Weblog:
I’ve been seeing all the online debates about how AI-generated art will steal the jobs of artists, so I decided to do an experiment. I used Midjouney–one of the most popular AI art generators out there (the same one where someone used it to win an art contest, causing a scandal), and gave it the following prompt:
“Baek Yerin with blond hair and in short black dress with black ankle boots, facing us, sitting with legs splayed and holding a black Gibson Les Paul guitar, in a dimly lit room with orange wall, boxes and crates, and a large suitcase with many stickers, photorealistic.”
I picked the one of them to refine:
And then created more variations:
As you can see, the mood of the lighting is not bad, but the actual subject isn’t even fully human, with missing body parts.
What I actually wanted was to get something that’s like an extension of this photo:
It’s the reference I’m using for a new painting, and the prompt I used is how I imagined the finished painting. None of the AI-generated results came close.
So next, I used that photo as the source image with heavy weighting towards it, to see if I can get the AI to generate what I wanted. I used the same prompt, but with –iw 5 (image weighting of 5) at the end of the prompt, to place heavy emphasis on the source photo, and I got these:
Again, not impressed. It tried to source Yerin’s face, and probably whatever photos of girls in black dresses it could find online, but completely ignored the rest of the prompt. So I tried one more time with a simpler prompt:
“blond girl sitting down with yellow guitar on lap, wearing short black dress and black ankle boots, legs splayed –iw 10 ” (I don’t know how high the image weighting scale goes up to, but since it starts with .25, I assumed 10 would be very high).
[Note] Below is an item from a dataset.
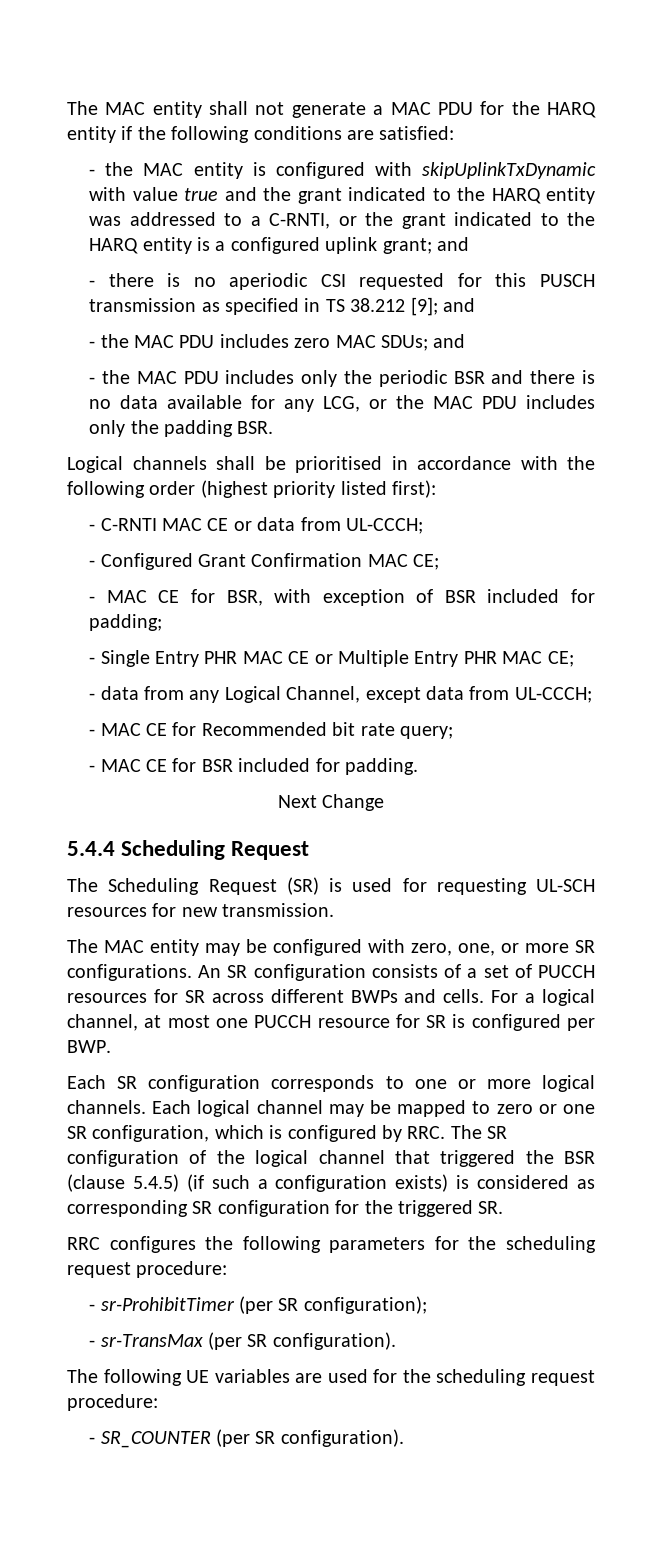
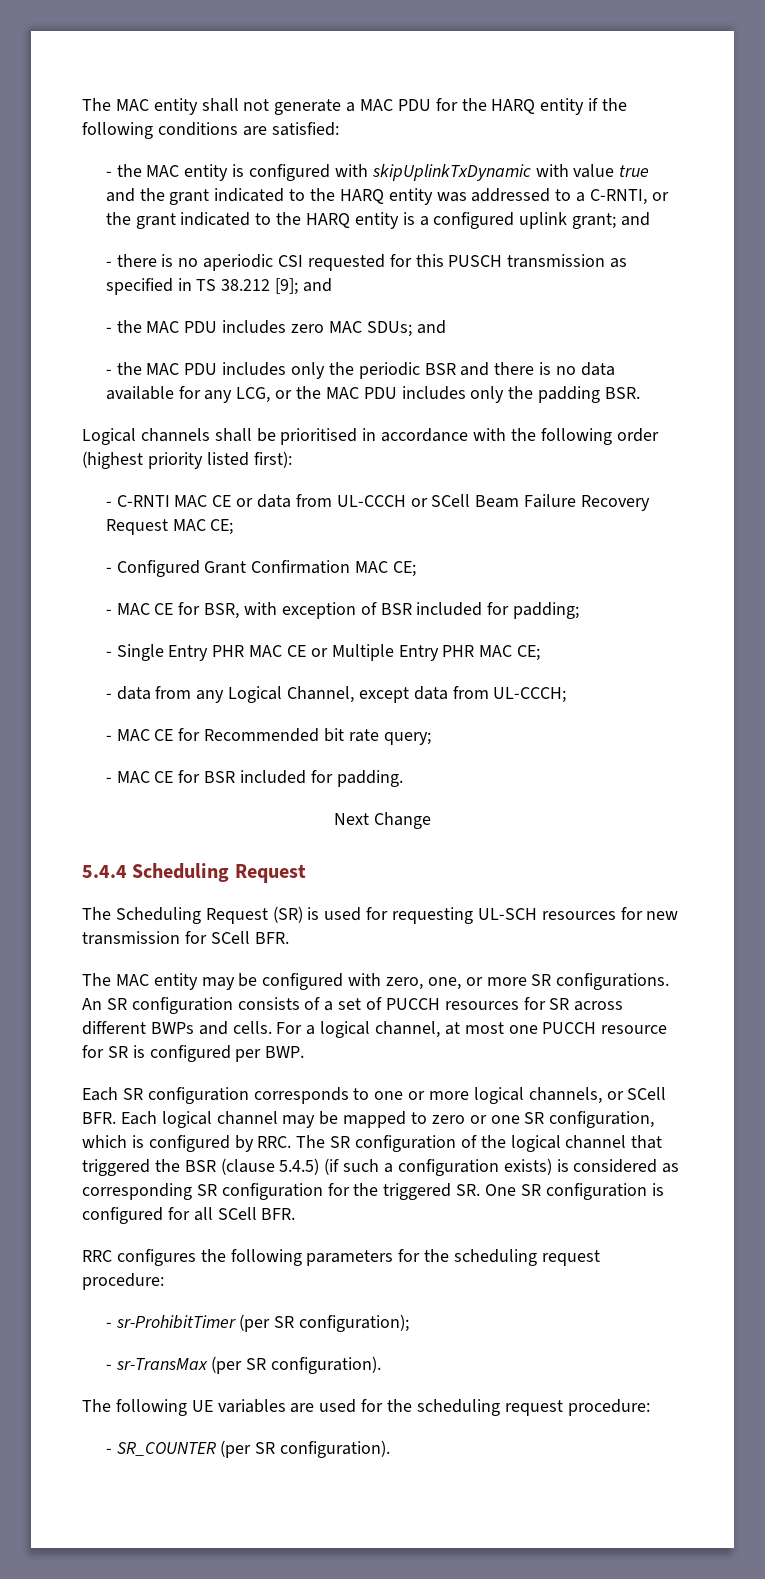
[346,518,424,534] UL-CCCH; -> [336,494,650,511] [105,519,234,535] UL-CCCH or SCell Beam Failure Recovery Request MAC CE;
[222,903,335,917] transmission. -> [82,931,289,945] transmission for SCell BFR.
[67,1100,146,1114] channels. -> [528,1087,667,1104] [82,1112,116,1124] channels, or SCell BFR.
(504, 1207) none -> [485,1183,664,1200] [82,1207,296,1224] One SR configuration is configured for all SCell BFR.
Still disappointing. At this point I decided it wasn’t capable of doing what I wanted. Maybe there is a way to achieve the result I want, but I was done spending time trying, because I can take my own additional photo references to supplement the original photo to get what I wanted. Or, I can just paint what I wanted out of my head (with some basic references like the Gibson Les Paul’s missing headstock and control knobs) by extrapolating from my decades of experience as a professional artist. The point is, the painting I can do on my own will be far superior than what the AI could generate.
But I wanted to give it one more chance, so I fed it this prompt, which describes a scene from the first chapter of my new novel:
“Father and teenage daughter being chased by vampires with glowing eyes on a dark street at night, lit by only a flashlight, Dutch Tilt low camera angle with 3-point perspective, photorealistic”
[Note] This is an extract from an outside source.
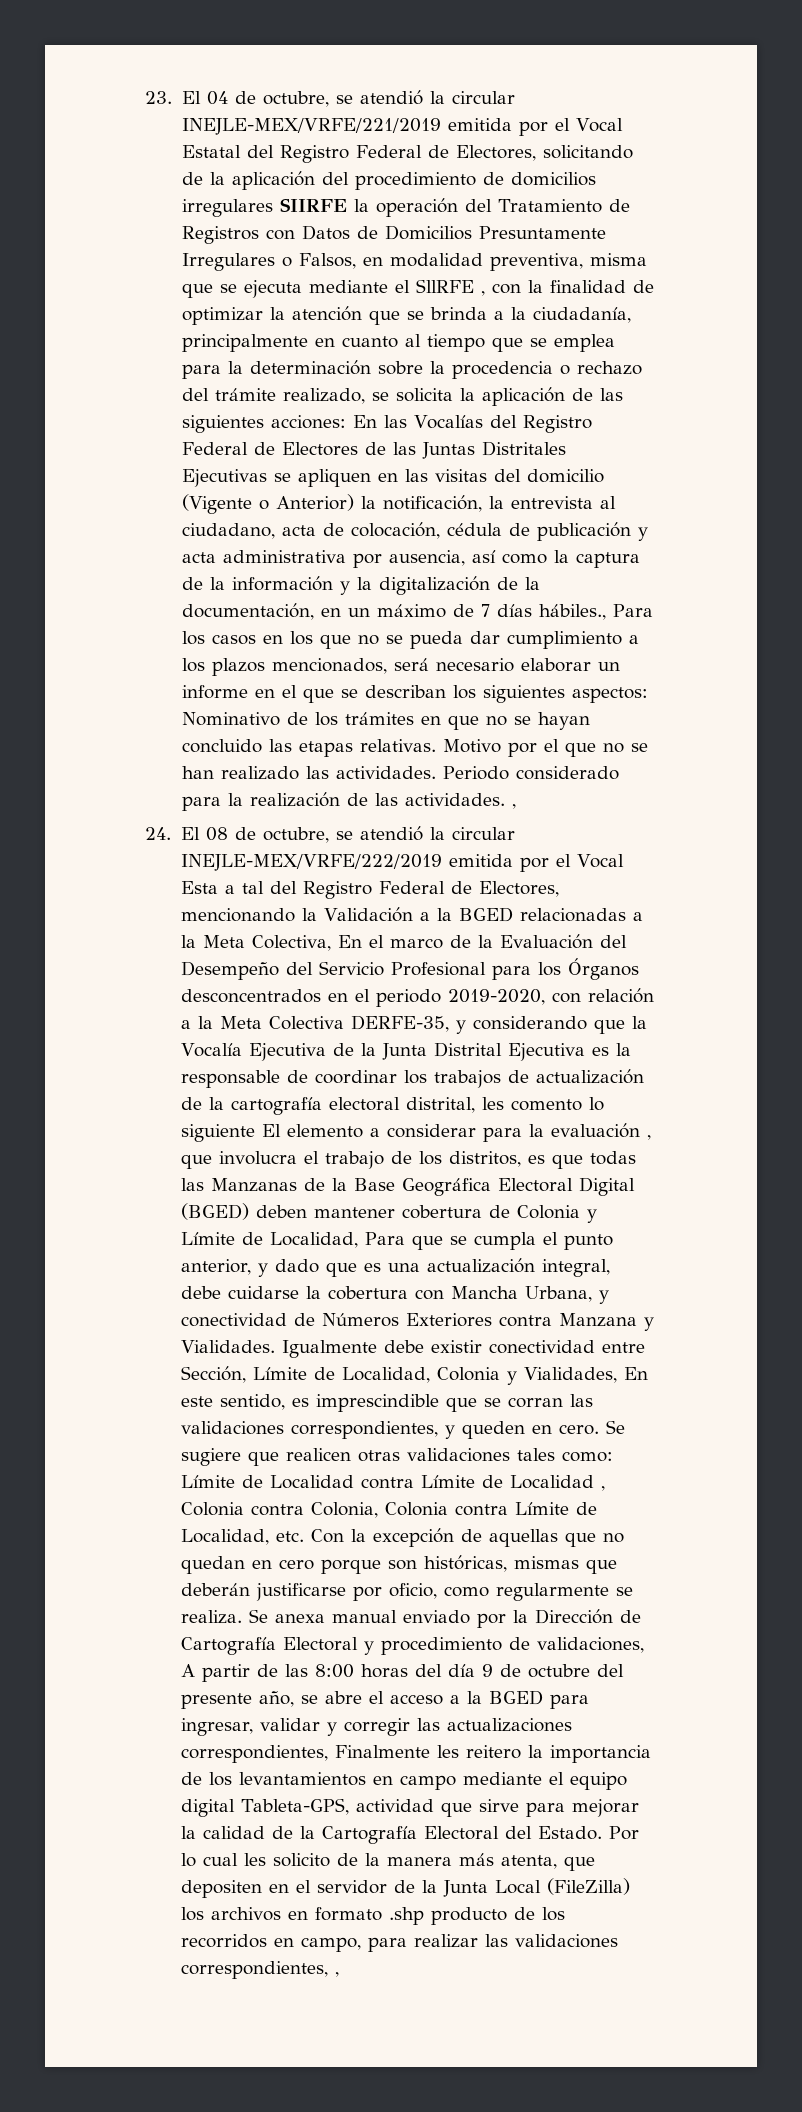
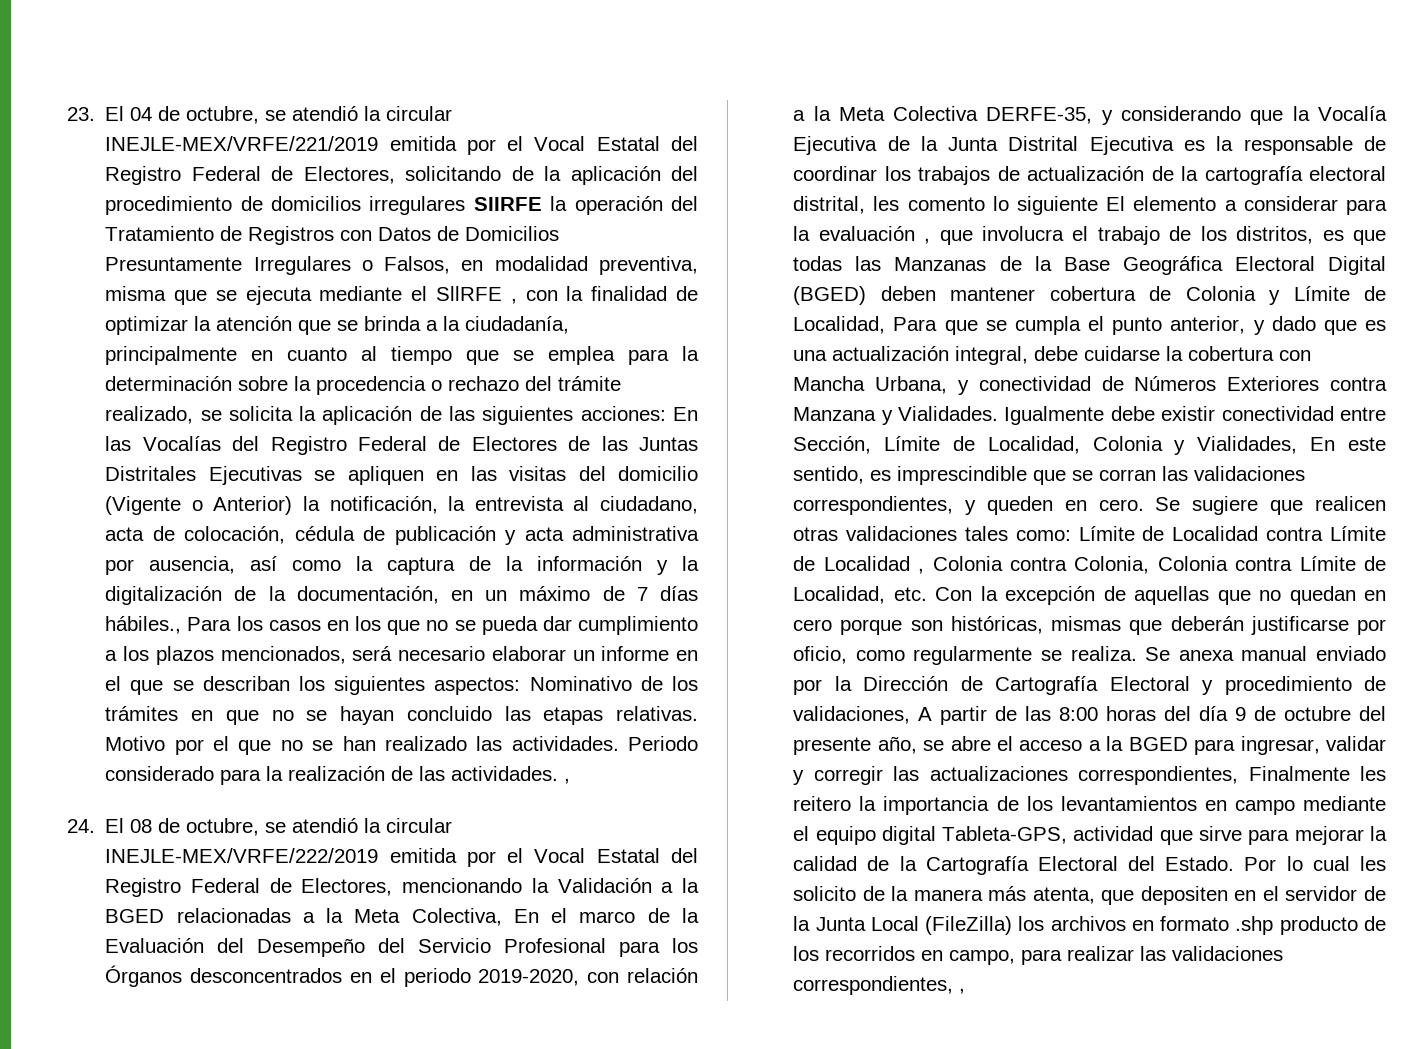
[180,881,264,894] Esta a tal -> [596,848,660,863] Estatal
Where’s the perspective I asked for? Where are the vampires? The figures don’t even look convincing as real people.
So, my conclusion is we artists don’t have to worry just yet. Maybe artificial intelligence will take over artists’ jobs one day in the future, but we’re not there yet. But what about all those incredible results you have seen on the Internet? Well, if you analyze them, they are all compositionally very simple images with straight-on camera angles with 1-point, or maybe 2-point perspective. And the ones with very realistic and detailed renderings? Those happened to contain components that already have detailed images on the Internet for the AI to source (I’m not sure if the AI can generate totally new components using tools like procedural 3D modeling, texturing, lighting, and effects). So, if you gave it a prompt that contained components the AI could find detailed source images online, you might get great results (though it will have very simple perspective), but if you want something that doesn’t have many high-quality sources for the AI to source (or the AI has no idea how to utilize the existing source images already out there effectively), you will get unusable messes like I did.
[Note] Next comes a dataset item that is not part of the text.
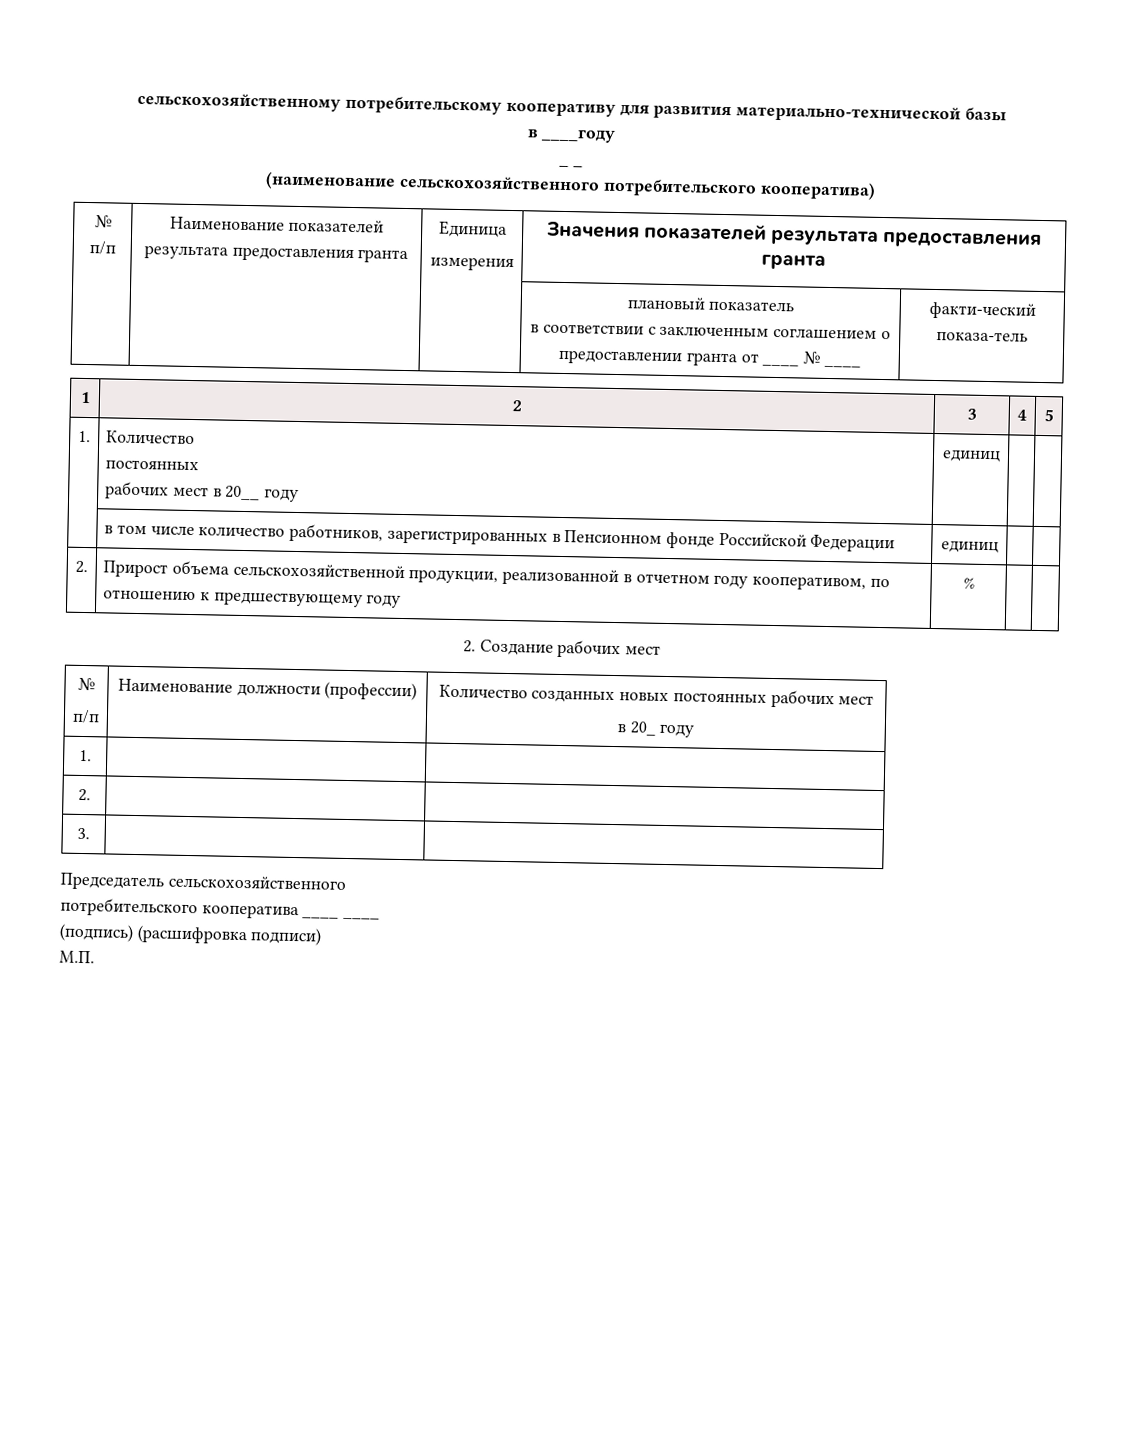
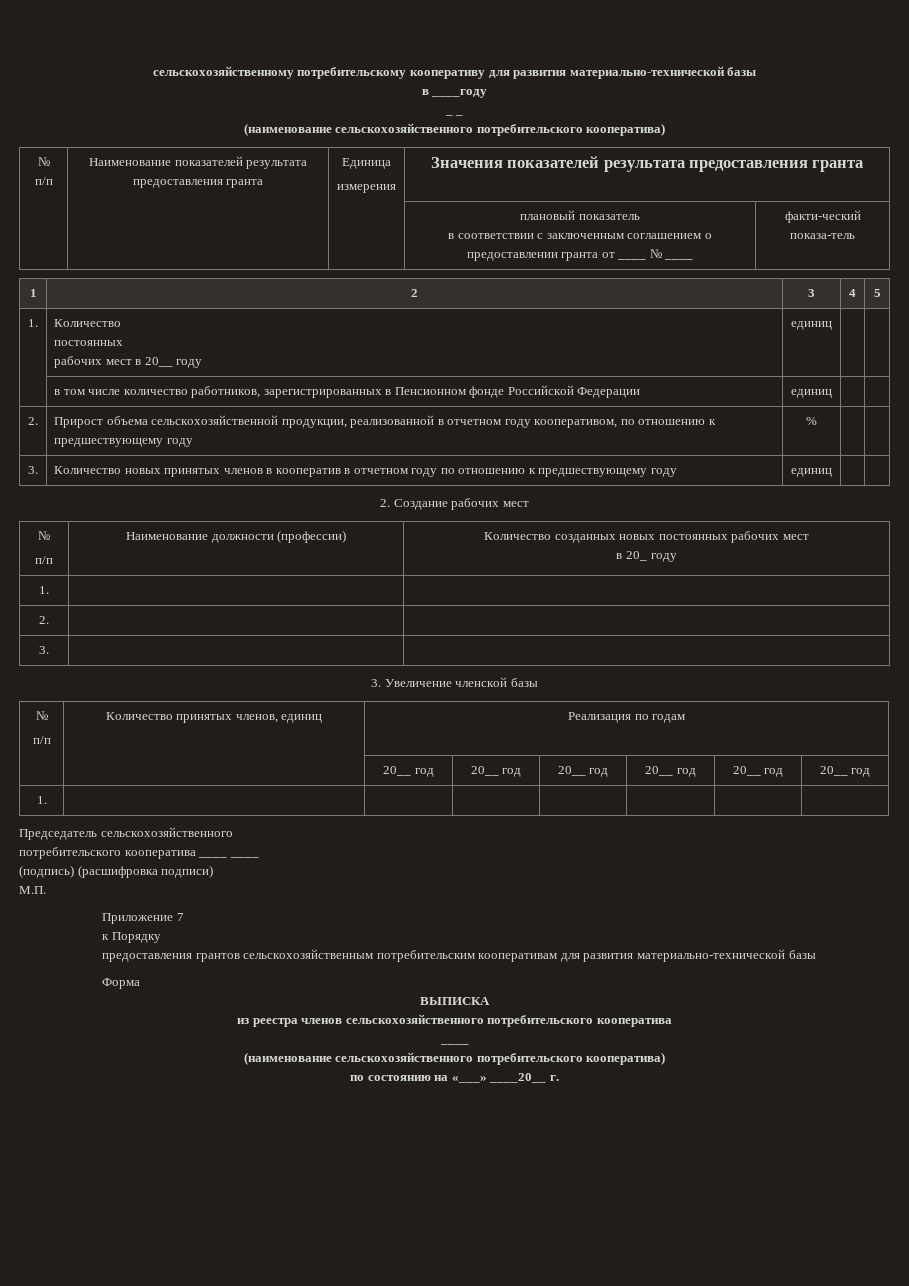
(975, 583) none -> [28,466,38,474] [54,466,677,477] [791,468,832,477] // 3. | Количество новых принятых членов в кооператив в отчетном году по отношению к предшествующему году | единиц | |
(90, 833) none -> [371,677,538,687] [35,711,48,720] [32,736,51,744] [105,712,323,723] [567,712,686,723] [383,766,434,777] [470,766,522,777] [557,766,609,777] [645,766,696,777] [732,766,784,777] [819,766,871,777] [36,796,47,804] // 3. Увеличение членской базы // № // п/п | Количество принятых членов, единиц | Реализация по годам // | | 20__ год | 20__ год | 20__ год | 20__ год | 20__ год | 20__ год // 1. | | | | | | |
(95, 957) none -> [102,913,184,924] [102,932,161,943] [102,949,816,962] [102,978,141,989] [420,997,490,1005] [237,1014,672,1027] [439,1043,469,1045] [243,1052,666,1065] [350,1073,559,1083] // Приложение 7 // к Порядку // предоставления грантов сельскохозяйственным потребительским кооперативам для развития материально-технической базы // Форма // ВЫПИСКА // из реестра членов сельскохозяйственного потребительского кооператива // ____ // (наименование сельскохозяйственного потребительского кооператива) // по состоянию на «___» ____20__ г.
If you happen to be an artist who does the kind of work that AI can now compete against, then maybe it’s time to up your game and do the kind of work that’s beyond the capability of AIs. It shouldn’t be that hard, right? I mean, all you gotta do is make it 3-point perspective, with people that have all their body parts intact, and follow the description given by the client/boss closely, and you’d still have a job.